What you will do: Exclude images; transcribe the rest of the data exactly.

Source data:
# # # #

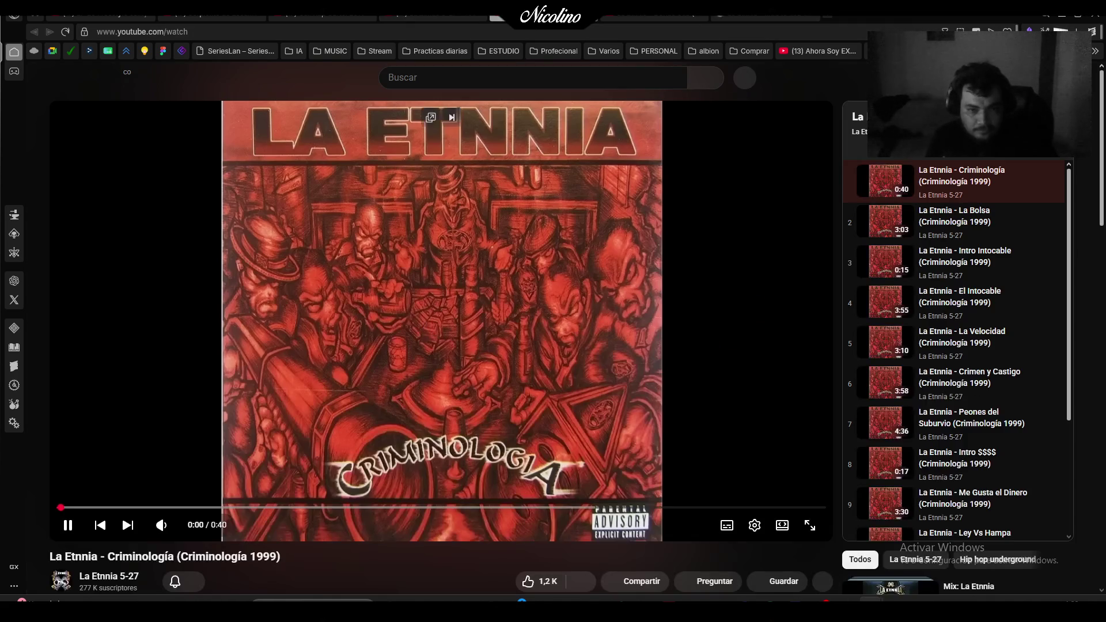
{"action": "left_click", "coordinate": [494, 220]}
{"action": "left_click", "coordinate": [634, 17]}
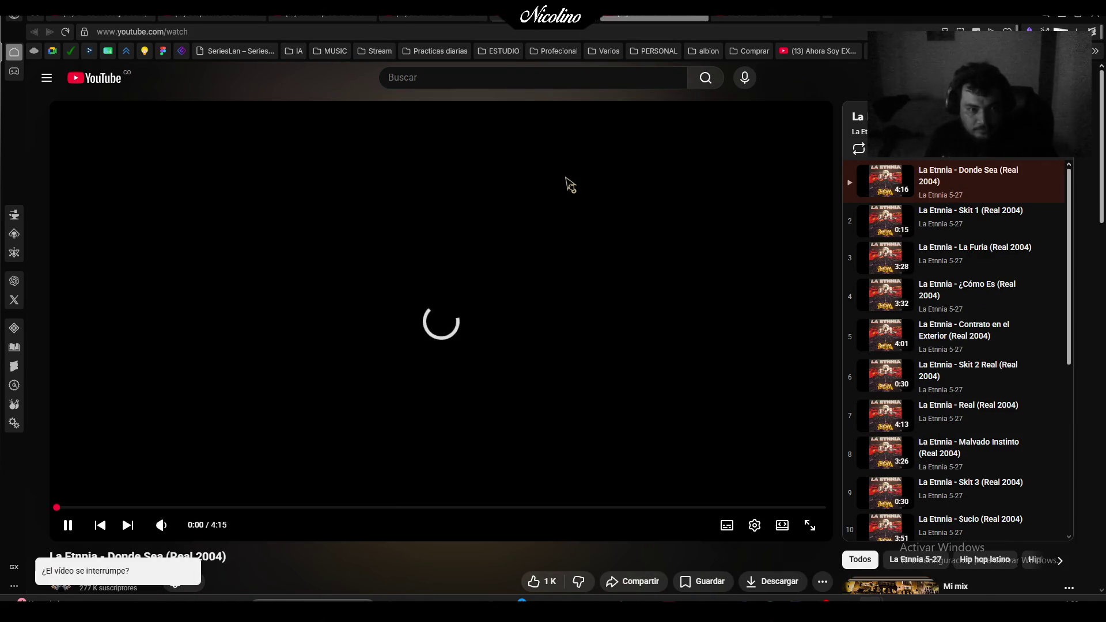
{"action": "left_click", "coordinate": [775, 18]}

# # # #

Solution to this problem:
{"action": "left_click", "coordinate": [494, 220]}
{"action": "left_click", "coordinate": [634, 17]}
{"action": "left_click", "coordinate": [775, 18]}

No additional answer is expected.